Archiv für den Monat: April 2012

Schilda in Edigheim

Auf meinem täglichen Weg zur Arbeit von Edigheim nach Mannheim überquere ich am Ostring die Bahnstrecke zur BASF. Diese Woche hat die Stadtverwaltung einen neuen Schilderwald errichtet. Zuerst taucht ein Schild auf in 30 Meter Radfahren verboten; und unmittelbar vor der Bahnkreuzung sind zwei Schilder angebracht: Radfahren verboten, für Fußgänger verboten. Auf das Verbundpflaster hat die Stadt noch unmissverständlich aufgemalt, dass Radeln hier in Richtung Edigheim möglich ist.

Das heißt der Radler ist gezwungen, auf die Straße zu fahren, aber anschließend wieder auf den Radweg zurückzukehren; schließlich verläuft parallel zur Straße ein Radweg, und der muss benutzt werden. Besonders schwierig ist die Sitaution für alle Radler, die aus Richtung Pfingstweide durch die Unterführung radeln und nach  Überquerung des Bahnübergangs auf dem südlichen Unterführung  der Unterführung weiterradeln möchten. Diese Radler sind gezwungen, erst auf die Straße zu fahren und die nach der Überquerung des Bahnübergangs wieder zu verlassen.

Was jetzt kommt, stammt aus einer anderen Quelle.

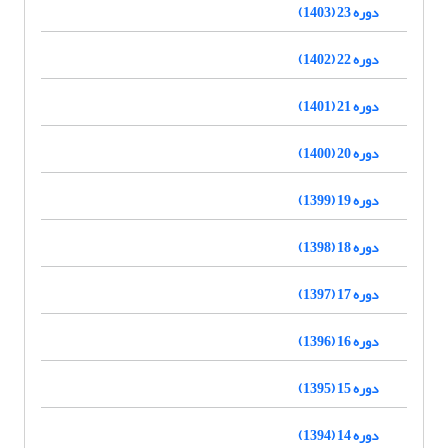
دوره 23 (1403)
دوره 22 (1402)
دوره 21 (1401)
دوره 20 (1400)
دوره 19 (1399)
دوره 18 (1398)
دوره 17 (1397)
دوره 16 (1396)
دوره 15 (1395)
دوره 14 (1394)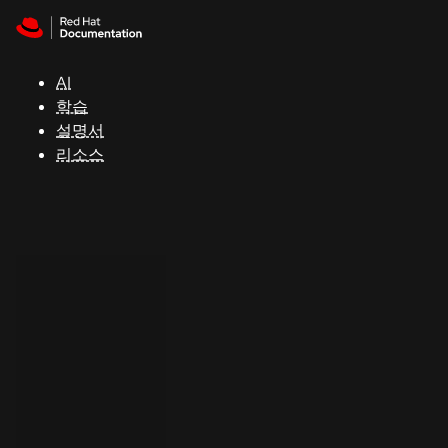
Skip to navigation
Skip to content
지
원
AI
학습
콘
설명서
솔
리소스
개
발
자
평
가
판
시
작
연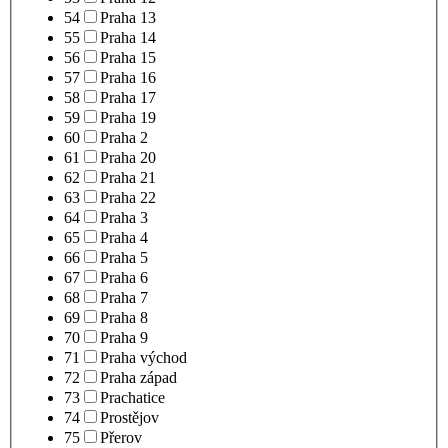
54
Praha 13
55
Praha 14
56
Praha 15
57
Praha 16
58
Praha 17
59
Praha 19
60
Praha 2
61
Praha 20
62
Praha 21
63
Praha 22
64
Praha 3
65
Praha 4
66
Praha 5
67
Praha 6
68
Praha 7
69
Praha 8
70
Praha 9
71
Praha východ
72
Praha západ
73
Prachatice
74
Prostějov
75
Přerov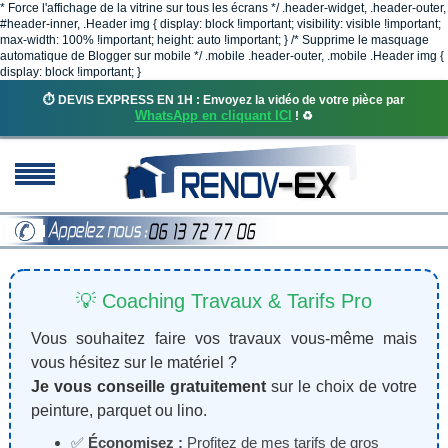
* Force l'affichage de la vitrine sur tous les écrans */ .header-widget, .header-outer,
#header-inner, .Header img { display: block !important; visibility: visible !important;
max-width: 100% !important; height: auto !important; } /* Supprime le masquage
automatique de Blogger sur mobile */ .mobile .header-outer, .mobile .Header img {
display: block !important; }
⏱️ DEVIS EXPRESS EN 1H : Envoyez la vidéo de votre pièce par
WhatsApp en cliquant ICI
! ♻️
💡 Coaching Travaux & Tarifs Pro
Vous souhaitez faire vos travaux vous-même mais
vous hésitez sur le matériel ?
Je vous conseille gratuitement
sur le choix de votre
peinture, parquet ou lino.
✅
Économisez :
Profitez de mes tarifs de gros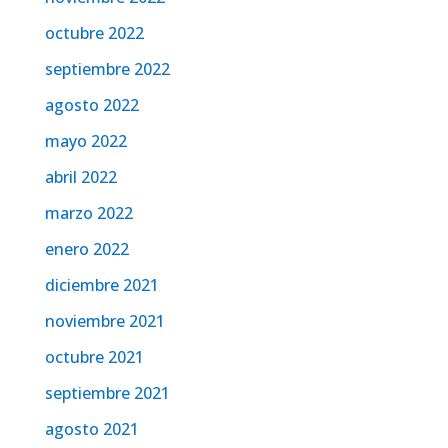
octubre 2022
septiembre 2022
agosto 2022
mayo 2022
abril 2022
marzo 2022
enero 2022
diciembre 2021
noviembre 2021
octubre 2021
septiembre 2021
agosto 2021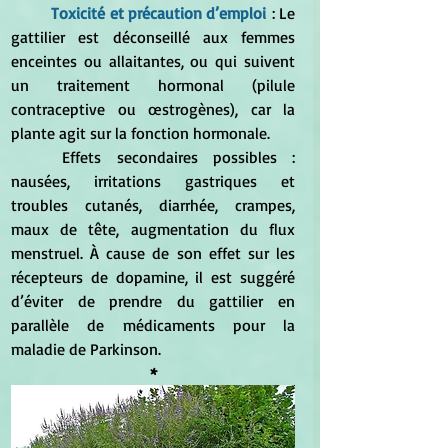
	Toxicité et précaution d’emploi
 : 
Le 
gattilier est déconseillé aux femmes 
enceintes ou allaitantes, ou qui suivent 
un traitement hormonal (pilule 
contraceptive ou œstrogènes), car la 
plante agit sur la fonction hormonale.
	Effets secondaires possibles : 
nausées, irritations gastriques et 
troubles cutanés, diarrhée, crampes, 
maux de tête, augmentation du flux 
menstruel. À cause de son effet sur les 
récepteurs de dopamine, il est suggéré 
d’éviter de prendre du gattilier en 
parallèle de médicaments pour la 
maladie de Parkinson.
*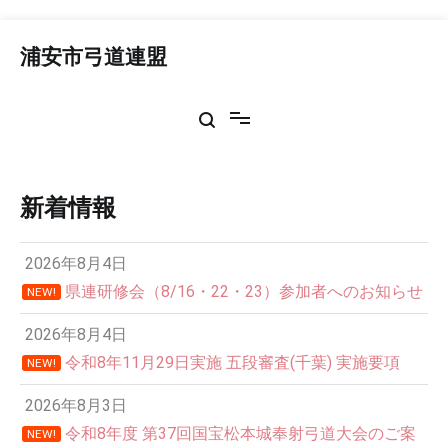
コ
ン
浦安市弓道連盟
テ
ン
ツ
へ
ス
キ
ッ
新着情報
プ
2026年8月4日
県連研修会（8/16・22・23）参加者へのお知らせ
NEW!
2026年8月4日
令和8年11月29日実施 五段審査(千葉) 実施要項
NEW!
2026年8月3日
令和8年度 第37回国宝松本城奉射弓道大会のご案
NEW!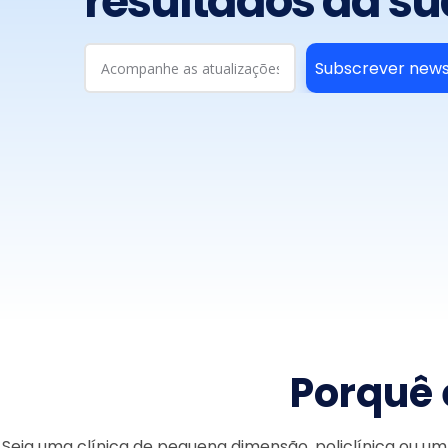
resultados da su
Subscrever news
Porquê 
Seja uma clínica de pequena dimensão, policlínica ou um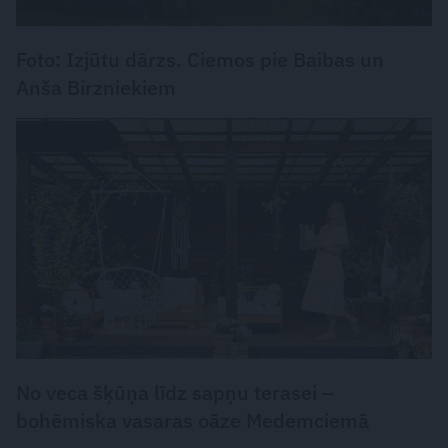
Foto: Izjūtu dārzs. Ciemos pie Baibas un
Anša Birzniekiem
DZĪVESSTILS
No veca šķūņa līdz sapņu terasei –
bohēmiska vasaras oāze Medemciemā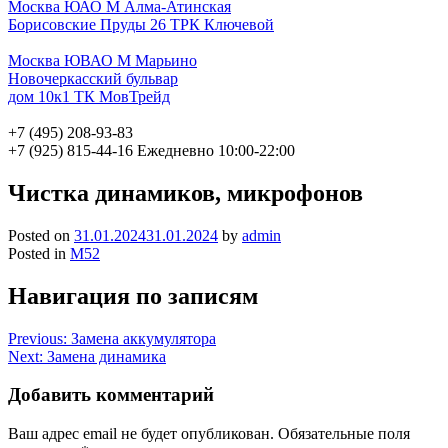
Москва ЮАО М Алма-Атинская
Борисовские Пруды 26 ТРК Ключевой
Москва ЮВАО М Марьино
Новочеркасский бульвар
дом 10к1 ТК МовТрейд
+7 (495) 208-93-83
+7 (925) 815-44-16
Ежедневно 10:00-22:00
Чистка динамиков, микрофонов
Posted on
31.01.2024
31.01.2024
by
admin
Posted in
M52
Навигация по записям
Previous:
Замена аккумулятора
Next:
Замена динамика
Добавить комментарий
Ваш адрес email не будет опубликован.
Обязательные поля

Der Hintergrund dieses Schildbürgerstreiches ist klar. Die Stadt will auf dem Radweg keine zusätzliche Schranke errichten. Da man sich leicht vorstellen kann, dass die allermeisten Radler trotzdem weiterfahren, müssten hier jede Menge Bussgeldentscheide fällig werden. Hoffentlich passiert denjenigen Radlern nichts, die den Umweg auf die Straße tatsächlich nehmen, um das Querungsverbot an dieser Stelle zu beachten.

Das heißt eine potenzielle Unfallgefahr wird durch eine andere ersetzt. Die Stadt ist aus ihrer Verantwortung fein aus und wälzt jegliches Risiko auf die Verkehrsteilnehmer ab. Tatsache ist, dass die Verwaltung aus dem tödlichen Schüleranfall im Zinkig nichts gelernt hat, sondern wieder einmal eine billige Lösung bevorzugt, bis es wieder kracht!!!

Bitte errichten Sie an dieser Stelle eine Schranke und stempeln die hier täglich vorbeifahrenden Radler nicht zu potenziellen Bussgeldsündern ab!